Please don’t hold your breath for the Presidential Veto.
I don’t want to see that much death.
We all in de 3rd world now, mon.
“19 million Americans may become ill each year due to just the parasites, viruses and bacteria in drinking water.”
um.
I’m not. Hence the snark tag ;-) “Do the right thing” is just not in the political lexicon of this country anymore.
What, no mention of the parasites in Washington? Who may kill more?
Just saw on the Ed show a completely asinine argument put forth by Johnathan Alter in support of the HCR bill as it currently stands and the need to accept this result on the basis that “politics is the art of the possible”.
First off, anyone who resorts to this last line of defense should be tuned out immediately. It is an admission that they have run out of relevant intelligent things to say. But the other defense for the HCR bill as it stands is almost as idiotic.
He claims that this bill should be supported for its earth shattering provisions such as requiring insurance companies to insure the already sick and to not drop those that become sick. How in hell’s name can anybody be so monumentally stupid.
That insurers are now supposed to do what they are set up to do is earth shattering reform? This is just unadulterated idiocy. What’s next, require police to fight crime as a new eform package.
The American health Care System
Apologies, but they are not the same things. What about everyone from college grads on up to 55? Shall we leave them out in the cold? Let them prop up the criminal insurance companies until they are old enough to buy in to medicare?
This proposal seems like another divide and conquer tactic to me, like the opt-out provision.
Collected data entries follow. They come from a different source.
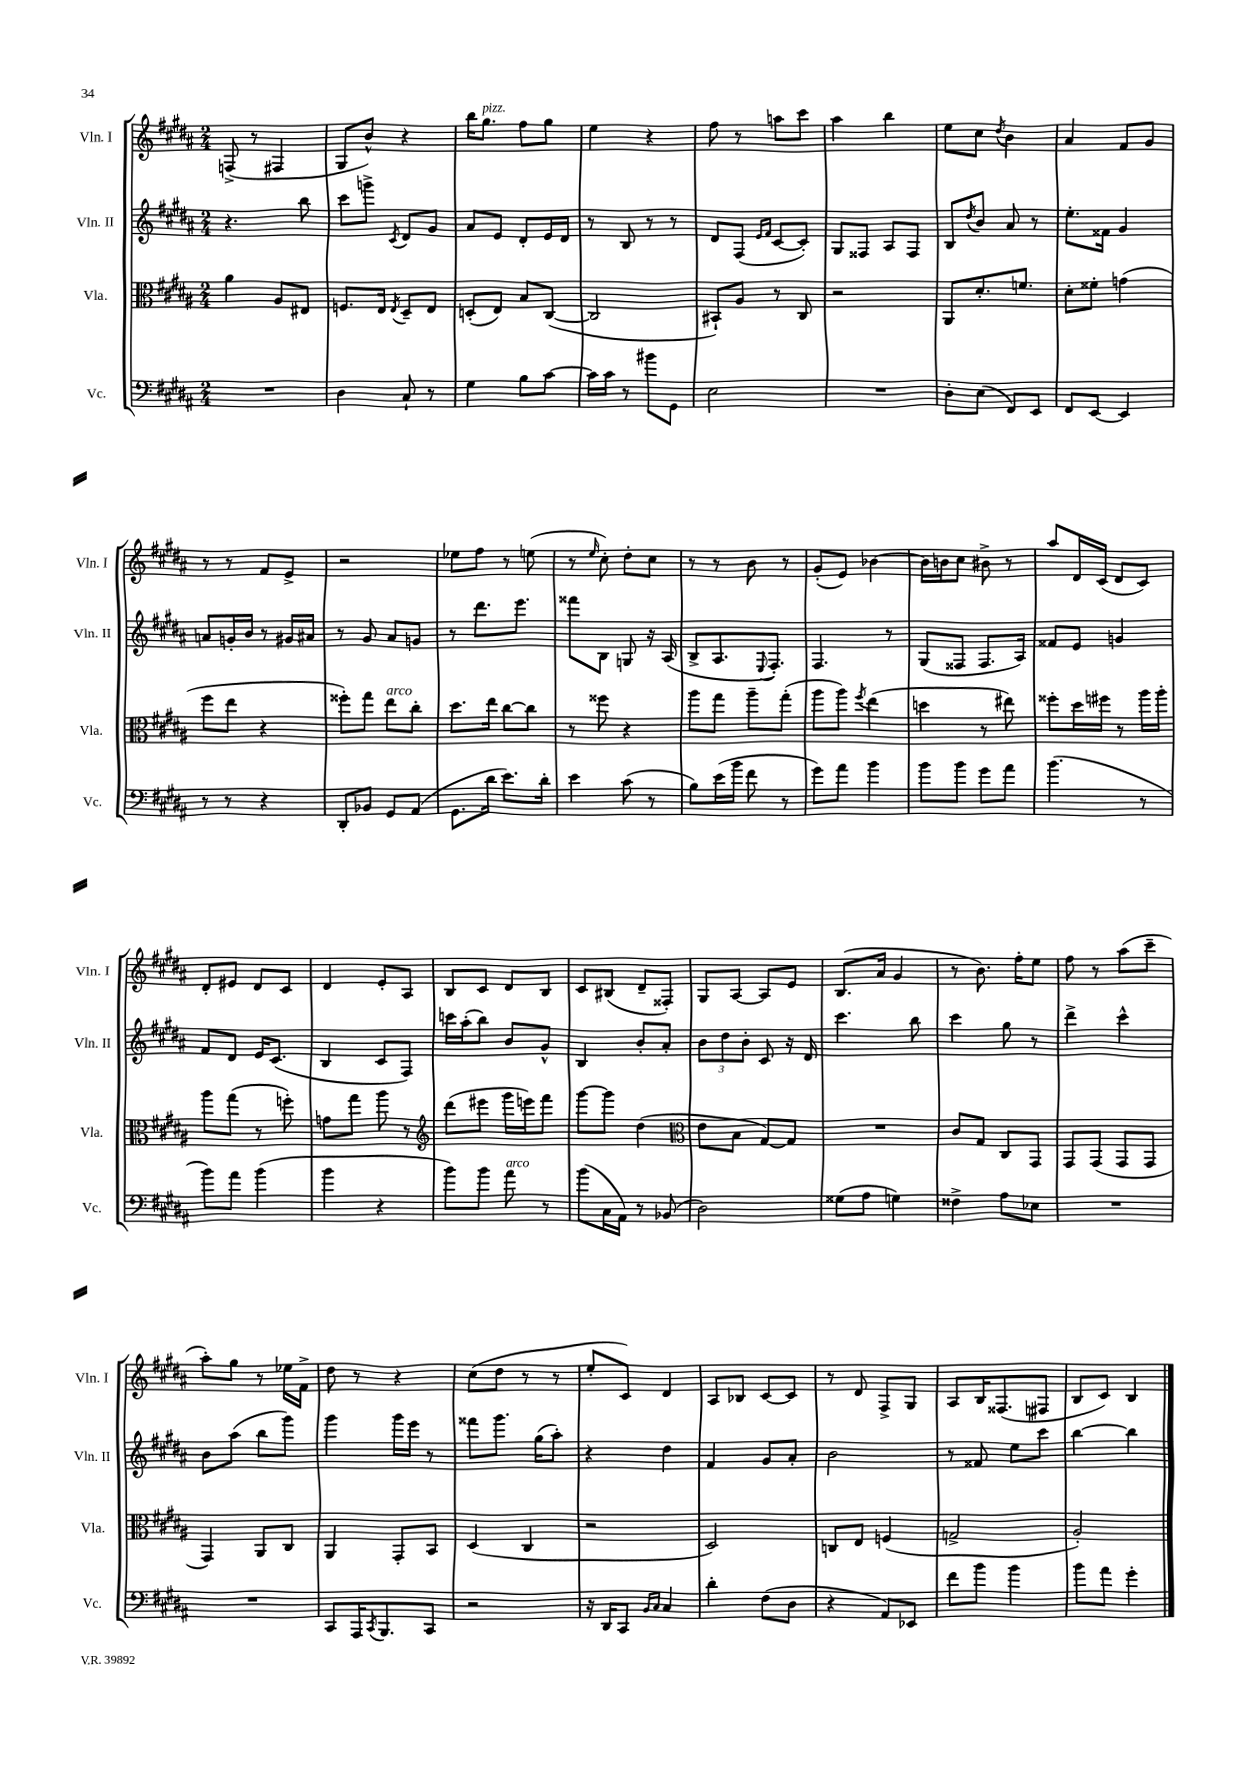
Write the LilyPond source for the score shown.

<<
\new StaffGroup <<
\new Staff = "s0" \with { instrumentName = "Vln. I" shortInstrumentName = "Vln. I" } {
    \clef treble \key b \major \numericTimeSignature \time 2/4
    f8->( r8 fis4 |
    gis8 b'8-^) r4 |
    b''16 gis''8.^\markup { \italic "pizz." } fis''8 gis''8 |
    e''4 r4 |
    fis''8 r8 a''8 cis'''8 |
    ais''4 b''4 |
    e''8 cis''8 \acciaccatura { dis''8 } b'4 |
    ais'4 fis'8 gis'8 |
    r8 r8 fis'8 e'8-> |
    r2 |
    ees''8 fis''8 r8 e''8( |
    r8 \grace { e''16 } cis''8-.) dis''8-. cis''8 |
    r8 r8 b'8 r8 |
    gis'8-.( e'8) bes'4~ |
    bes'16 b'16 cis''8 bis'8-> r8 |
    ais''8 dis'16 cis'16( dis'8 cis'8) |
    dis'8-. eis'8 dis'8 cis'8 |
    dis'4 e'8-. ais8 |
    b8 cis'8 dis'8 b8 |
    cis'8 bis8( dis'8-- fisis8-.) |
    gis8 ais8~ ais8 e'8 |
    b8.( ais'16 gis'4 |
    r8 b'8.) fis''16-. e''8 |
    fis''8 r8 ais''8( cis'''8-- |
    ais''8-.) gis''8 r8 ees''16 fis'16-> |
    dis''8 r8 r4 |
    cis''8( dis''8 r8 r8 |
    e''8-. cis'8) dis'4 |
    ais8 bes8 cis'8~ cis'8 |
    r8 dis'8 fis8-> gis8 |
    ais8 b16 fisis8.( fis8 |
    b8 cis'8) b4 \bar "|." |
}
\new Staff = "s1" \with { instrumentName = "Vln. II" shortInstrumentName = "Vln. II" } {
    \clef treble \key b \major \numericTimeSignature \time 2/4
    r4. b''8 |
    cis'''8 g'''8-> \acciaccatura { cis'8 } dis'8 gis'8 |
    ais'8 e'8 dis'8-. e'16 dis'16 |
    r8 b8 r8 r8 |
    dis'8 fis8( \grace { e'16 fis'16 } cis'8~ cis'8-.) |
    gis8 fisis8 ais8 fisis8 |
    b8 \acciaccatura { dis''8 } b'8 ais'8 r8 |
    e''8.-. fisis'16 gis'4 |
    a'8 g'16-. b'16 r8 gis'16 ais'16 |
    r8 gis'8 ais'8 g'8 |
    r8 dis'''8. e'''8. |
    fisis'''8 b8 g8 r16 ais16( |
    b8-> ais8. \appoggiatura { e8 } fis8.-.) |
    fis4. r8 |
    gis8( fisis8 fisis8. ais16) |
    fisis'8 e'8 g'4 |
    fis'8 dis'8 e'16 cis'8.( |
    b4 cis'8 fis8) |
    c'''16 ais''16-.( b''8) b'8 gis'8-^ |
    b4 b'8-. ais'8-. |
    \tuplet 3/2 { b'8 dis''8 b'8-. } cis'8 r16 dis'16 |
    cis'''4. b''8 |
    cis'''4 gis''8 r8 |
    dis'''4-> cis'''4-^ |
    b'8 ais''8( b''8 gis'''8) |
    gis'''4 gis'''16 e'''16 r8 |
    fisis'''8 gis'''8. gis''16( ais''8-.) |
    r4 dis''4 |
    fis'4 gis'8 ais'8-. |
    b'2 |
    r8 fisis'8 e''8 cis'''8 |
    b''4~ b''4 \bar "|." |
}
\new Staff = "s2" \with { instrumentName = "Vla." shortInstrumentName = "Vla." } {
    \clef alto \key b \major \numericTimeSignature \time 2/4
    ais'4 ais8 eis8 |
    f8. e16 \acciaccatura { e8 } dis8-- e8 |
    d8-.( e8) b8 cis8~( |
    cis2 |
    bis,8-!) ais8 r8 cis8 |
    r2 |
    ais,8 dis'8.-. f'8. |
    dis'8-. fisis'8-. g'4( |
    fis''8 e''8 r4 |
    fisis''8-.) gis''8 e''8^\markup { \italic "arco" } cis''8-. |
    dis''8. e''16 cis''8~ cis''8 |
    r8 fisis''8 r4 |
    ais''8 gis''8 ais''8-- gis''8-.( |
    ais''8 ais''8) \acciaccatura { fis''8 } e''4( |
    d''4 r8 eis''8) |
    fisis''8-. dis''16 fis''16 r8 ais''16 ais''16-. |
    ais''8 gis''8( r8 f''8-.) |
    g'8 gis''8 ais''8 r8 |
    \clef treble dis'''8( eis'''8 gis'''16 e'''16) fis'''8 |
    gis'''8~ gis'''8 dis''4( |
    \clef alto e'8 b8 gis8~) gis8 |
    R2 |
    cis'8 gis8 cis8 gis,8 |
    gis,8 gis,8( gis,8 gis,8 |
    gis,4) ais,8 cis8 |
    ais,4 gis,8-. b,8 |
    dis4( cis4 |
    r2 |
    dis2) |
    c8 e8 f4( |
    g2-> |
    ais2-.) \bar "|." |
}
\new Staff = "s3" \with { instrumentName = "Vc." shortInstrumentName = "Vc." } {
    \clef bass \key b \major \numericTimeSignature \time 2/4
    R2 |
    dis4 cis8-! r8 |
    gis4 b8 cis'8~ |
    cis'16 cis'16 r8 bis'8 gis,8 |
    e2 |
    R2 |
    dis8-. e8( fis,8) e,8 |
    fis,8 e,8~ e,4 |
    r8 r8 r4 |
    dis,8-. bes,8 gis,8 ais,8( |
    gis,8. dis'16 e'8.) dis'16-. |
    e'4 cis'8( r8 |
    b8) e'16( b'16 fis'8 r8 |
    gis'8) ais'8 b'4 |
    b'8 b'8 gis'8 ais'8 |
    b'4.( r8 |
    b'8) ais'8 b'4( |
    b'4 r4 |
    b'8) b'8 ais'8^\markup { \italic "arco" } r8 |
    b'8( cis16 ais,16) r8 bes,8( |
    dis2) |
    gisis8( ais8 g4) |
    fisis4-> ais8 ees8 |
    R2 |
    R2 |
    cis,8 ais,,16 \acciaccatura { cis,8 } b,,8. cis,8 |
    r2 |
    r16 dis,16 cis,8 \grace { b,16 cis16 } cis4 |
    dis'4-. fis8( dis8 |
    r4 ais,8) ees,8 |
    fis'8 b'8 b'4 |
    b'8 ais'8 gis'4-. \bar "|." |
}
>>
>>
\layout { \context { \Score \remove "Bar_number_engraver" } }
It’s meant to make PO advocates divide along age lines, where the opt-out divided them along red/blue/purple lines.
Plus as Jane Hamsher says, no one has actually proposed this option yet. So maybe we should hold off on embracing it so wholeheartedly, no?
Actually…
I would take dropping the age limitation on Medicare down to 55, even though they would still pay for it, it would be much cheaper than what’s generally available.
But for the rest of us, not over 55 and not under 18, then we’re screwed or are we?
How come we can’t just strike, put another way, just not get insurance?! But I bet the excuses for keeping or buying insurance are a mile long so it won’t work.
When I said we would get a shitty bill, who said I was lying?
If your old and falling apart you get covered, if your not too rich and under 18, you get covered. For the rest of us, you’ll just complain and buy overpriced, crummy products from the criminal insurance cartel.
My solution is just to leave the country and have my kids outside the country.